Все поселковые, кто после школы не поступал учиться и не уходил в армию, шли работать на местный лесозавод. Я не стал исключением, так как иных вариантов просто не существовало. Устроился грузчиком. Другой профессии у вчерашнего школьника в запасе не было. Тягаться с крепкими мужиками, в бригаду к которым меня определили, было нелегко. Уставал так, что, ужиная, прямо за столом засыпал. С непривычки болели руки, ныла спина и будто чугунной тяжестью наливались ноги. Но постепенно я втянулся в рабочий ритм.

Грузчики, ворочающие зимой на ледяном ветру, а летом на изнуряющей жаре шестиметровые хвойные кряжи, люди особые.
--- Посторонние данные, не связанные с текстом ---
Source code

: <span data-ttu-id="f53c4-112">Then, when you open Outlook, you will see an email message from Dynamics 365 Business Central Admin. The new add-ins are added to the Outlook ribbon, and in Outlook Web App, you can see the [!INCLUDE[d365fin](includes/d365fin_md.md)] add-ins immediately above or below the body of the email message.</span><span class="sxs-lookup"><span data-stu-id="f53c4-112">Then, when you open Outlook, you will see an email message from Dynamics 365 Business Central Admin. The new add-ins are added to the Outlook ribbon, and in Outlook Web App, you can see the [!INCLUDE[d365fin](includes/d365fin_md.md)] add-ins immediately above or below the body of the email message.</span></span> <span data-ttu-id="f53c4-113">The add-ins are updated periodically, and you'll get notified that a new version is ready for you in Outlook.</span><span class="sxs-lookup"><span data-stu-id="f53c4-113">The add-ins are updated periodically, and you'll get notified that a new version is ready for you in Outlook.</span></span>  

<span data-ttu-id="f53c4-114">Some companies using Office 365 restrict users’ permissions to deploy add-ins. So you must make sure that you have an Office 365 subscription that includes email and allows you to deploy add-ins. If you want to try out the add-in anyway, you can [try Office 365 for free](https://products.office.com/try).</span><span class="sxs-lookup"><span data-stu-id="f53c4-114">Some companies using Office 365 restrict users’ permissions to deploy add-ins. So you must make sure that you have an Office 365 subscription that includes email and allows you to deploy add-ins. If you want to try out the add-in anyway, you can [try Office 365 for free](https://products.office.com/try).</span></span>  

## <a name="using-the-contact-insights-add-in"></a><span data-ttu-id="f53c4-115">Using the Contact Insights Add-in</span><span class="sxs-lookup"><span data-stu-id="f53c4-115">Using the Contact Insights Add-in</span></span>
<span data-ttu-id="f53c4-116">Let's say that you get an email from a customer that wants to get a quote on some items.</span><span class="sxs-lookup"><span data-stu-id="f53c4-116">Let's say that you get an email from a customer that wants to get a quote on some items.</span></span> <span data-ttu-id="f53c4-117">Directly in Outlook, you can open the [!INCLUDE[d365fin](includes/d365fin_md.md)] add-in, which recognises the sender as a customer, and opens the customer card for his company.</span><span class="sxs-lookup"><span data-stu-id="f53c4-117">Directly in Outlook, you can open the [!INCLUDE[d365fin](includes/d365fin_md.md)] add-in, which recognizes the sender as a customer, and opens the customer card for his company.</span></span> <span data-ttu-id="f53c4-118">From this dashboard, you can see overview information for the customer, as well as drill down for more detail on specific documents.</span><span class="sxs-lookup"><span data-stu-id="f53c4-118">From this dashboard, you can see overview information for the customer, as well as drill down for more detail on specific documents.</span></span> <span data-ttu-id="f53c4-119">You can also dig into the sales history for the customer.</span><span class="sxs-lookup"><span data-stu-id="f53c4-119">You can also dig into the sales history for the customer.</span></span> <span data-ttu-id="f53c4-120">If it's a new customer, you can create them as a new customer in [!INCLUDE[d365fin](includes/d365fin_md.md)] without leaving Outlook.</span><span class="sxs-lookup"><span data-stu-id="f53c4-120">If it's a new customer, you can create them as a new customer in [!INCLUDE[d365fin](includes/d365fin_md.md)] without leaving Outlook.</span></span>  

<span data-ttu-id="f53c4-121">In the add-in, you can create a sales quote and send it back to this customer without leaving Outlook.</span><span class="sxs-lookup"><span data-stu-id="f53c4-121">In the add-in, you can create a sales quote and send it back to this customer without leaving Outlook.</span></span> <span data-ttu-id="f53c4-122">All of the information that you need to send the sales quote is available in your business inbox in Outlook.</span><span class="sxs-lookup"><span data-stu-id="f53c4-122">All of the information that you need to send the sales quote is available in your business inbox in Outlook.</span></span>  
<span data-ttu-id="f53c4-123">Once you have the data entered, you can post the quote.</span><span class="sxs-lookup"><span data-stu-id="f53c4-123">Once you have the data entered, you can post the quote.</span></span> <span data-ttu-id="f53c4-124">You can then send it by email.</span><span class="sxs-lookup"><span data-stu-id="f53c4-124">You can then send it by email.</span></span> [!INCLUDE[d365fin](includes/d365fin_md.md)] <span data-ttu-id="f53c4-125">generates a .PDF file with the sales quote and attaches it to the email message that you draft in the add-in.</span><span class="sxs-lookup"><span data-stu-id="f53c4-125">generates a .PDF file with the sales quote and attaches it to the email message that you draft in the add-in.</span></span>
Побаловаться матерной лексикой, от которой в ушах стоит гул, а после работы до полусознания напиться – для них сокровенная отрада в жизни. Эти соблазны они пытались привить и мне. Материться я так и не научился, пить водку тоже. Даже курить не стал. Но рабочую хватку и сноровку, необходимые для физического труда, освоил, чему был рад всю жизнь. Товарищи по бригаде мой алкогольно-табачный аскетизм восприняли неодобрительно. Сначала вышучивали зло и обидно. Потом привыкли и, учитывая мои семнадцать лет, начали по-своему ценить.

Моя юношеская самостоятельность понравилась начальнику цеха. Он предложил директору леспромхоза назначить новичка-грузчика мастером. С того самого дня началось мое продвижение по трудной служебной лестнице, которое длилось несколько десятилетий. Но на этом пути не было кумовства, корпоративных связей, погони за карьерой, добывания должностей любой ценой. Все достигалось своим трудом, честным отношением к людям и своему делу.